What's up Destructoid?
My name is Sean McLoughlin and I've been sent from the futurepast to march with my fellow robots to victory. For Niero!
My favorite games can be numerous (as I'm sure is true of most here at Dtoid), but my all time favorites are Final Fantasy VI, Diablo II, Bioshock, Braid, Demon's Souls and Metal Gear Solid. I never rent games and I rarely trade in or sell the games I buy so I have a pretty massive game collection. For the sake of space I'll just tell you to check out my Backloggery account which I have linked below.
I'm a video game designer and an RPI graduate with a degree in Games and Simulation Arts and Sciences. When I'm not working with my development group Darkroom Games or gaming you can probably find me reading a science fiction/fantasy novel. My favorite authors are George RR Martin, Terry Brooks, Garth Nix and Terry Goodkind. I'm also a big fan of movies, my all time favorite movie/director is Reservoir Dogs/Tarantino. I love Professional Wrestling, Y2J SAVE US! My favorite band is obviously The Grateful Dead although my musical tastes are quite varied. I listen to everything from Modest Mouse to Wu-Tang Clan.
The Witcher 2 strikes me as a very odd game: It has a large cult following, beautiful graphics, a deep back story, loads of items to find and quests to go on. Basically it has everything an RPG needs to be successful on the Xbox 360, and I don't doubt that it will be successful. However, I find it perplexing that so many basically gameplay mechanics are outright broken.
First of all, if you missed my last blog, then you should know that I have never played either of The Witcher games on PC, so I have no idea if the following complaints are true of those games. And given that I am actually quite enjoying the game, I will try to keep my complaining to a minimum, but I really feel there are some things I need to point out. Right off the bat, I noticed that the controls are way to sensitive. It is possible to get Geralt to walk by gently nudging the joystick forward, but more often than not he breaks into a full sprint when you didn't want him too. Picking up items is similarly sensitive, with the prompt appearing and disappearing seemingly at will.
The AI also needs a bit of work, early on in the prologue one of my NPC allies was "helping me" in a fight by continually setting me on fire. Granted we were in small hallway and I separated her from the enemies, but I think she should be smart enough to realize this and stop throwing fireballs. Unfortunately she did not realize this and she killed me.
I also have a bit of a problem with some of the quests in the game.
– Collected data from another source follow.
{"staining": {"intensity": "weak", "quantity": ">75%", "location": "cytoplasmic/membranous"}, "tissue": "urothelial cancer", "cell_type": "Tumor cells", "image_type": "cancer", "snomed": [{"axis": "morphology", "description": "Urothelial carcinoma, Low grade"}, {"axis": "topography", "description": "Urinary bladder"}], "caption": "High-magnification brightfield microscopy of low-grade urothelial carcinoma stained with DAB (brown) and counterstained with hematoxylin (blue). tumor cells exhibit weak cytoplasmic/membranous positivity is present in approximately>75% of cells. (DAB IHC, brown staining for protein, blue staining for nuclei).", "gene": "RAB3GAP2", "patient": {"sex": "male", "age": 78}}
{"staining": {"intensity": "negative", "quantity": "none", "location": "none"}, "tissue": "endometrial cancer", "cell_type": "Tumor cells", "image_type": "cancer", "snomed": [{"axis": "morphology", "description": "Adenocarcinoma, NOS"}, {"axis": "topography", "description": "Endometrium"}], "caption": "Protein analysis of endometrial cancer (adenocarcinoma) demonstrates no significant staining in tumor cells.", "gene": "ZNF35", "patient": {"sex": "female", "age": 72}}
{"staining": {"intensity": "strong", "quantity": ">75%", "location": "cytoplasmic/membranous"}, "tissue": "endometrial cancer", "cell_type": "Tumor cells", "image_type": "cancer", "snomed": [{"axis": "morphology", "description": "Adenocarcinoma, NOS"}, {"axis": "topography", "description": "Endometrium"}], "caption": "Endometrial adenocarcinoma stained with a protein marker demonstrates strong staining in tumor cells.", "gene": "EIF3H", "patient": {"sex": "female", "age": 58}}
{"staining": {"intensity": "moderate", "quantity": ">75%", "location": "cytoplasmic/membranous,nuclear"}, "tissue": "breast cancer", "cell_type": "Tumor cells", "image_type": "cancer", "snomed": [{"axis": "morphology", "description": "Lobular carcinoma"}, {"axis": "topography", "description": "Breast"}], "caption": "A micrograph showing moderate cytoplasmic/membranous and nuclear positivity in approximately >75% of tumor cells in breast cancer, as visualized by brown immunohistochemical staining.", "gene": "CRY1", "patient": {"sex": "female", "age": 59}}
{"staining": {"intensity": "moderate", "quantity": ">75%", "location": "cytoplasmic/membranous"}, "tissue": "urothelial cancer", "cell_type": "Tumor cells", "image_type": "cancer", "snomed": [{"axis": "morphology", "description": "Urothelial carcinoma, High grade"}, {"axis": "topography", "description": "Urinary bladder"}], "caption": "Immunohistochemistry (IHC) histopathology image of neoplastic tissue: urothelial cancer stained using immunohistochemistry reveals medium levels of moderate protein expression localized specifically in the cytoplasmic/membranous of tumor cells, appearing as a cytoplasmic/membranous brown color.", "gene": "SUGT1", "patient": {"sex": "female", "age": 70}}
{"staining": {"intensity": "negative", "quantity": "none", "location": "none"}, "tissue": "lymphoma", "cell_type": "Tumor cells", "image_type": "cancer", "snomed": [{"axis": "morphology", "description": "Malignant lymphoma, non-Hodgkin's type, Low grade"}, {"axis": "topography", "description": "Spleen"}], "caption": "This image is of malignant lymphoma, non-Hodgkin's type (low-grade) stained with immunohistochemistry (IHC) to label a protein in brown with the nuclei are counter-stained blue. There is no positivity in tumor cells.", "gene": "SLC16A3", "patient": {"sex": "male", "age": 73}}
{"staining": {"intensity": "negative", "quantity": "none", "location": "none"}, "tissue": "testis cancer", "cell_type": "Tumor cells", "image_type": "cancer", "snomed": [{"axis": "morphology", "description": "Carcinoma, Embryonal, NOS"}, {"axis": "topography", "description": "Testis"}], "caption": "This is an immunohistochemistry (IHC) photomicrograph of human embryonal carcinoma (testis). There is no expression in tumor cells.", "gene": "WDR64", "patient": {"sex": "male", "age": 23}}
I found myself reloading my save occasionally because I would fail certain quests without any warning at all. In a game like Xenoblade Chronicles, quests that need to be completed within a certain time frame or before leaving a certain area are clearly marked. There is no such indication for quests like that in The Witcher 2 and the completionist inside me is highly annoyed by that.
In addition, and I recognize this is not a fault of the game itself, I was told The Witcher 2's combat was comparable to Demon's Souls and Dark souls. Regrettably, I cannot agree with this statement. It feels more like a brutal version of Fable than like something from the Souls series. That's not to say combat is bad, not at all. I find it quite fun and fast paced, with many strategic options to choose from going into any fight. I was just disappointed to find it wasn't like the Souls games, which have my favorite 3rd person sword combat by far.
All of these faults combined would kill an average game, I would have played it once and never again. So how does The Witcher 2 keep me coming back for more? Well it's simple, the story telling is among the best examples in gaming, standing tall amongst the likes of Bioshock, Half-Life and Metal Gear Solid in my own mind. The cinematic that plays before the main menu is one of the coolest fight scenes I've seen since 300 and although the story was a bit dense at first (having never played the first Witcher game) I quickly became attached to the characters and found myself engrossed in the ongoing events of the game.
The reason the story telling is so good in The Witcher 2 is that it really makes you feel like you are apart of the story. Many quests and events in the game have multiple resolutions, some of which drastically affect the outcome of the story. It really feels like you have control over your destiny in this world. At first I worried that having such a well defined character as Geralt of Rivia would make it hard for me to role play in this world, but my fears were unfounded. As far as I am concerned, when I'm playing The Witcher 2, I am Geralt of Rivia, and that is simply the greatest achievement a RPG can accomplish.
So I look forward to finishing the game in the coming weeks, and bringing you my full review as well. In the meantime, I urge anyone with a strong love for role-playing to seek this game out immediately if you haven't already. You won't regret it.
WARNING: I'm merely half way through the first chapter of the game, so please do not spoil anything for me in the comments bellow. Thank you.